Internet, I don't even know how to process what happened to me today. I am feeling angry and humiliated and anxious all because I did something today that I DO NOT think was wrong but someone else did.
A man called the police on me today for leaving my sleeping twins and fully awake six-year-old daughter in the car alone... for less than five minutes.
This is what happened:
I needed to pick up a dress that I had ordered. The store opened at 11 and I pulled into the parking lot at 11. All three girls were in the car but Jude and Elie had just fallen asleep. Vivi was awake and coloring and said she didn't want to go in. There were only three or four other cars in the parking lot and because the front of the store where I would be has a big window and I knew I wouldn't be long, I decided to run in alone. I put down the windows in the car (it was 80 degrees and somewhat overcast), locked the doors, and gave Vivi the usual warning that she should not unlock the door for anyone. (The car alarm would go off if someone reached in and unlocked the door manually.)
I walked into the store and told the woman I was here to pick up my dress. While she was retrieving it, I stood at the window and watched my car. I saw a man come up who was parked next to me. He noticed the girls but did not touch my car or speak to them. (I would have been out there in a heartbeat if that had been the case.) Then he got on his phone. I didn't think anything of it and I had probably been in the store 2-3 minutes at this point.

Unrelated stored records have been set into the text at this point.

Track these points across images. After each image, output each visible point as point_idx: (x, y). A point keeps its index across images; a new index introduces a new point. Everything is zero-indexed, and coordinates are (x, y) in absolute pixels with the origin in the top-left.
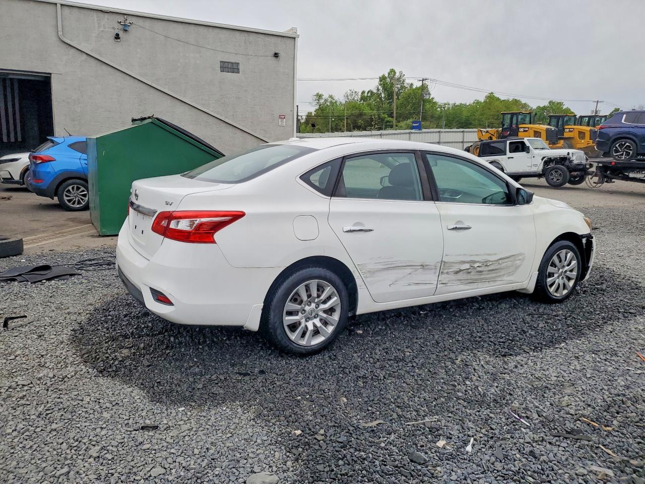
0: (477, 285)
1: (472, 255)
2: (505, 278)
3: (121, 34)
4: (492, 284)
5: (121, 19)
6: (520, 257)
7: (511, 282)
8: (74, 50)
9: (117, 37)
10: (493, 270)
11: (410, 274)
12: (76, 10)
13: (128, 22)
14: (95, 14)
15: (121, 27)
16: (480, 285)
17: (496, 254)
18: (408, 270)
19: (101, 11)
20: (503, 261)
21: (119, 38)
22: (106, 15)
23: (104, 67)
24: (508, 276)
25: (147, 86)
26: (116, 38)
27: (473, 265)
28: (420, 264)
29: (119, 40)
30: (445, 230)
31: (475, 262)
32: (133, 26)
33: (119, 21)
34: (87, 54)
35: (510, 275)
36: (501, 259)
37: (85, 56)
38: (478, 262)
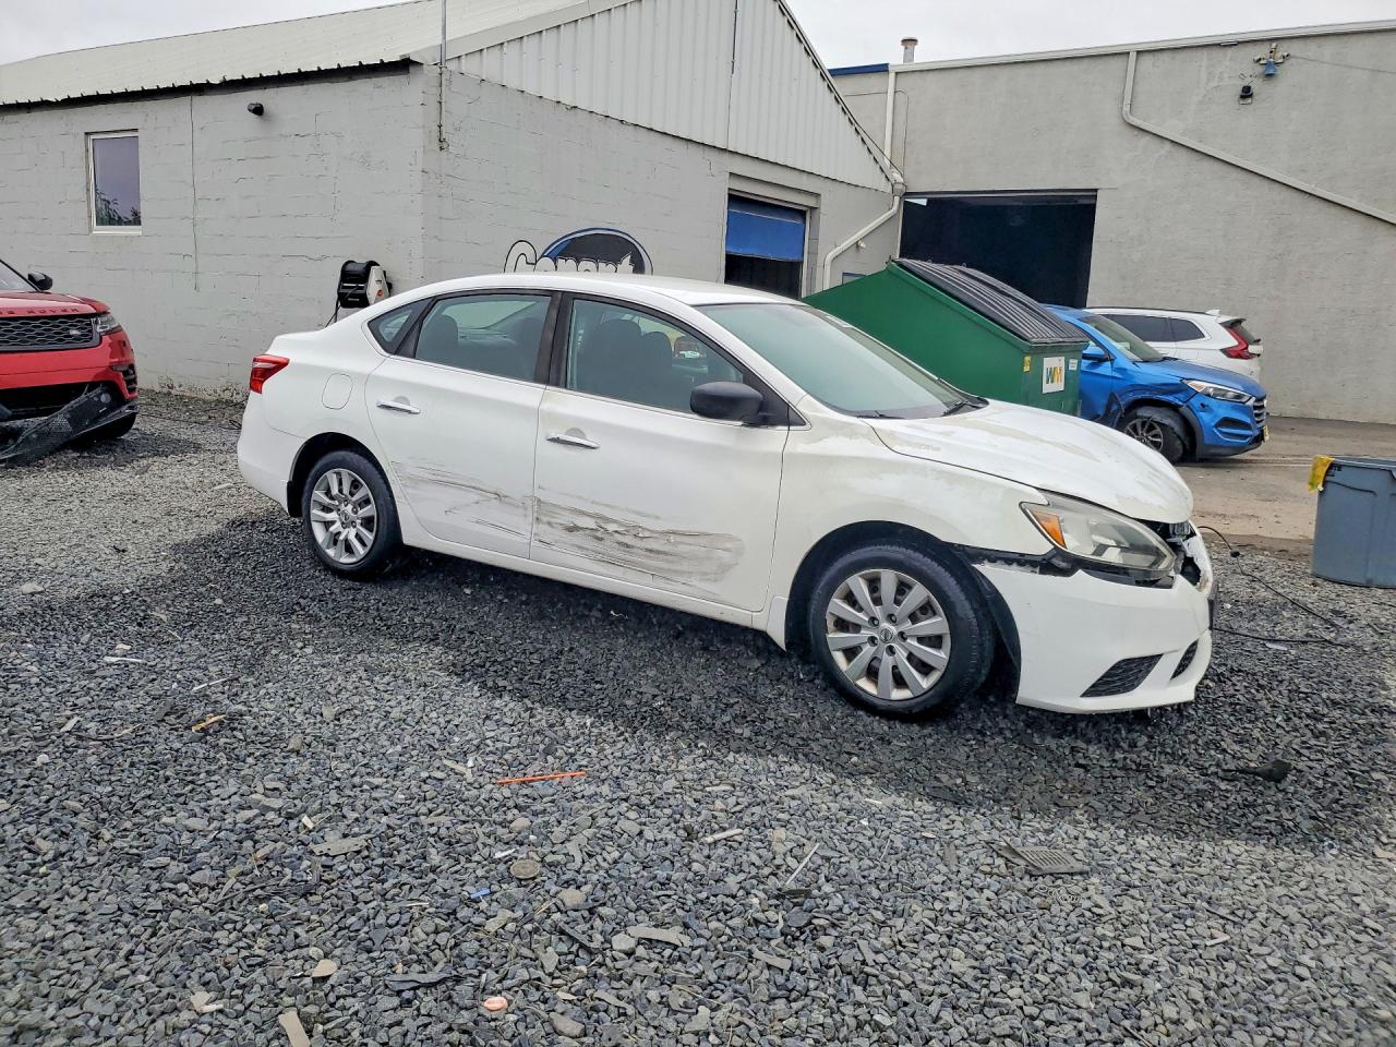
0: (624, 573)
1: (597, 503)
2: (694, 582)
3: (1257, 86)
4: (661, 583)
5: (1262, 52)
6: (728, 545)
7: (710, 596)
8: (1148, 138)
9: (1246, 93)
10: (658, 552)
11: (477, 503)
12: (1166, 56)
13: (1279, 55)
14: (1204, 55)
15: (1260, 69)
16: (631, 575)
17: (658, 518)
18: (473, 496)
19: (1219, 44)
20: (679, 538)
21: (1251, 96)
22: (1230, 52)
23: (1207, 164)
24: (701, 580)
25: (1303, 195)
26: (1243, 97)
27: (603, 525)
28: (493, 490)
29: (1249, 100)
30: (541, 439)
31: (607, 520)
32: (1292, 61)
33: (1256, 58)
34: (1172, 141)
35: (704, 580)
36: (674, 533)
37: (1168, 146)
38: (615, 522)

At that point, the woman brought out my dress. I checked it out and signed for it and then I returned to my car. The man who was on the phone was no longer there but his car still was. When I get to the car, Vivi told me she needed the bathroom. I let her out of the car, locked it again, walked the 15 feet to the store and asked the woman right inside if my daughter could use the bathroom. At the entryway of the store, I watched Vivi walk into the bathroom and I told her to lock the door and come straight out to the car where I would be waiting for her. She was back in less than 3 minutes.
While we were getting buckled, the man with the phone got into his car (clearly seeing me) and proceeded to drive very slowly around the small parking lot. That is when I saw the fire truck and two police cars coming down the street. I thought maybe they were coming for this weird guy driving around but as I was pulling out the police motioned for me to stop. I did not have any idea that this situation was all about me until the policeman came up to my window and told me to turn off my car and asked me if I had left my children alone in the car.
I explained everything that I just wrote here. The fireman/EMT said that the person who called said the kids "weren't looking good" so he touched Jude's leg. He just laughed and said, "She is the perfect temperature. Definitely not a problem." (Jude and Elie stayed asleep during the whole debacle but Vivi was very confused and anxious.) The police kept asking if I had the windows up or down. I felt like he was trying to catch me in a lie. Eventually, he told me to "wait in my vehicle" while he verified my story in the store. (The retail staff validated everything I said.)
The firemen/EMTs left and when the policeman came back to the car, he said, "I'm going to let you go but I think you are playing with fire here." That just made me angry. I said, "I am a good mother. I would never intentionally put them in harm's way and with your line of thinking, it is playing with fire to give them a bath because they could slip in the tub and crack their head open." He acknowledged that was true and then informed me that he needed to write a police report so I had to give him all my family's vital statistics.
I didn't start crying until he made the "playing with fire" comment. I've never felt so angry and judged as I did in that moment. I know I am a good mother but that scene in the parking lot made me feel like I was a pariah for doing something that almost all of our parents did routinely. (By the way, statistically we are MUCH safer now than when we were children.)
I think as a culture we have become so obsessed with the safety of our children that we've lost all sense of what is reasonable. If I had woken my children up and forced Vivi out of the car, it would have been a 30 minute production and everyone would have suffered for it. I made my decision AFTER assessing the time, health, happiness, risk, and safety of all involved. I'm not a thoughtless dimwit.
I don't want my children going through life never feeling safe in public. I didn't grow up that way and I still believe that 99% of the people in the world are good. Sure it only takes one weirdo to ruin your life but trying to prevent that is like preparing for an asteroid to hit. Police report or not, I would still make the same decision I made today.